3 min read | October 29, 2021 07:28 AM BST | By Suhita Poddar

Highlights 

  • Building materials group Travis Perkins’ shares fell over around 3 per cent despite increasing its profit outlook in its Q3 2021 trading update.
  • The group reported group sales growth at 13.1 per cent on a one year like-for-like basis, and at 13.3 per cent on a two-year like-for-like basis
  • It now estimates its FY 2021 adjusted operating profit to be at least £340 million, due to solid performance.

Building materials group Travis Perkins’s (LON:TPK) shares fell sharply on Thursday, despite the group increasing its profit targets for FY 2021 in its Q3 2021 trading update.

Its noteworthy that the group has raised its profit target three times in the last 5 months.

Travis Perkins PLC’s (LON: TPK) share price performance

Travis Perkins’ shares closed at GBX 1,540.50, down by 2.84 per cent on Thursday, while the FTSE 250 index closed at 23,199.87, up by 0.12 per cent.

Comparatively, the retailers’ sectoral index was at 2,894.78, down by 0.63 per cent.

TPK’s share price and volume

(Image source: EODHD/Others)

The group’s market cap stood at £3,546.36 million, and its one-year return is at 67.96 per cent as of 28 October.

Travis Perkins Q3 2021 trading update

The company reported its group sales growth was at 13.1 per cent on a one-year like-for-like basis and at 13.3 per cent on a two-year like-for-like basis. Also, its YTD 2021 sales growth was at 31.7 per cent on a one-year like-for-like basis and at 28.7 per cent on a two-year like-for-like basis.

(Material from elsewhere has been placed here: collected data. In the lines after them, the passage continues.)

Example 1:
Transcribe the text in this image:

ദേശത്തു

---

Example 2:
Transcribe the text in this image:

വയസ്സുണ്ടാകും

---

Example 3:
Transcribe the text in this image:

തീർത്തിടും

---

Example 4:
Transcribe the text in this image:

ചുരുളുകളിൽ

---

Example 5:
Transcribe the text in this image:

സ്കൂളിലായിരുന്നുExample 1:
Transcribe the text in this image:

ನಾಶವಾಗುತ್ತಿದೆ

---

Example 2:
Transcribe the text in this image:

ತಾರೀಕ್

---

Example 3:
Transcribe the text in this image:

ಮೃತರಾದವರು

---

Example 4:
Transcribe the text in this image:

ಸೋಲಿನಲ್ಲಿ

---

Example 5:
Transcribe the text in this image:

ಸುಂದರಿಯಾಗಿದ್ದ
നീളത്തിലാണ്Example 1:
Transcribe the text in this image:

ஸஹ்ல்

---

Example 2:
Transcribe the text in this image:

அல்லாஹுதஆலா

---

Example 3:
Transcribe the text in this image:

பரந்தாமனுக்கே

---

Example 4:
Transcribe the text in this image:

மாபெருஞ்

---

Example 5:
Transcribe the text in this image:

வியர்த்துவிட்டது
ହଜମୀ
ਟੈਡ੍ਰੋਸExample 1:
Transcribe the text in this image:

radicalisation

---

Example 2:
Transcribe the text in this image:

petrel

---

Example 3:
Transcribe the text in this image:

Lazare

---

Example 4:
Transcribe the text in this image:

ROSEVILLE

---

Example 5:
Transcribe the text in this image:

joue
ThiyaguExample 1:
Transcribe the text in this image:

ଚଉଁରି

The group’s merchanting business’ Q3 2021 one year like-for-like sales growth was at 15.3 per cent and at 11.8 per cent on a two-year like-for-like basis.

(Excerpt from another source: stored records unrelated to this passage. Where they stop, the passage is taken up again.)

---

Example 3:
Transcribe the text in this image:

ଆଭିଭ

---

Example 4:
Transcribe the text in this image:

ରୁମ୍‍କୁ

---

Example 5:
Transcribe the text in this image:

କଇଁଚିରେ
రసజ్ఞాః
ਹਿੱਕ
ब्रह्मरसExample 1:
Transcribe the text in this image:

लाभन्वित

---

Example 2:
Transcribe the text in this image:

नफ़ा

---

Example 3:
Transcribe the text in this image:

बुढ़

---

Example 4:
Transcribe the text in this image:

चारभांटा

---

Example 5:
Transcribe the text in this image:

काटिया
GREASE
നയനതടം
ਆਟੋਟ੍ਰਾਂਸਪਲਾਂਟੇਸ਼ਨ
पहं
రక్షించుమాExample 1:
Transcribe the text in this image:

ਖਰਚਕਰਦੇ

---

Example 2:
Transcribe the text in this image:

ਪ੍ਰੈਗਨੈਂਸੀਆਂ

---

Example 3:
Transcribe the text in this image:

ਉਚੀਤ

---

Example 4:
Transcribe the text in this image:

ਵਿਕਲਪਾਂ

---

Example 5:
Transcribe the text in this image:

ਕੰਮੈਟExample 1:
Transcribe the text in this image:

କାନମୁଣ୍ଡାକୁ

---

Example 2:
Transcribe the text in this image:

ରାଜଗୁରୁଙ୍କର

Also, its Q3 2021 Tool Station business sales growth was at 1.4 per cent on a one-year like-for-like basis and at 25.2 per cent on a two-year like-for-like basis. The data indicated that its Q3 2021 customer mix reverted to normal levels after very high demand from DIY customers in the past year.

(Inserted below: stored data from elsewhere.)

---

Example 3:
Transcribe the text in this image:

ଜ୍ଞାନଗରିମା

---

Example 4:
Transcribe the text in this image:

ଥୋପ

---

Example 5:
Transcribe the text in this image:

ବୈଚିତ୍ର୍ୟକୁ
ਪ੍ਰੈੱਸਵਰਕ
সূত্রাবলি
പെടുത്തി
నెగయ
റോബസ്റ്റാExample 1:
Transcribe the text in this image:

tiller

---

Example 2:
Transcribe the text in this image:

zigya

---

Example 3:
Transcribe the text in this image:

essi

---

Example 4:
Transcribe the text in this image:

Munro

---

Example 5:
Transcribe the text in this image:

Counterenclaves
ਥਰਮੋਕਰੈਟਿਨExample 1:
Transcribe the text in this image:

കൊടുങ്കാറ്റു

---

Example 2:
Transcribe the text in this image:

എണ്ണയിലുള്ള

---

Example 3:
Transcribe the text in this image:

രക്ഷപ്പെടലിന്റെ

DIY activity had witnessed a surge during the pandemic due to people willing to undertake more DIY projects at home amid lockdowns.

The group also increased its FY 2021 adjusted operating profit due to its solid performance, which is now estimated to be not less than £340 million. This figure also includes about £40 million in property profits.

Bottom Line

The UK construction sector has seen significant growth recently. However, the sector is expected to be impacted by the rise in raw material costs, a severe supply chain issue affecting the UK and also challenges with global sourcing.

However, the group’s CEO, Nick Roberts, stated that Travis Perkins was handling UK’s supply chain and cost inflation very capably. Roberts also added that the group’s end-market demand was still robust and that the group was well-positioned for future growth.

Moreover, the group also said that its Tool Station business had seen minimal disruption in customer service.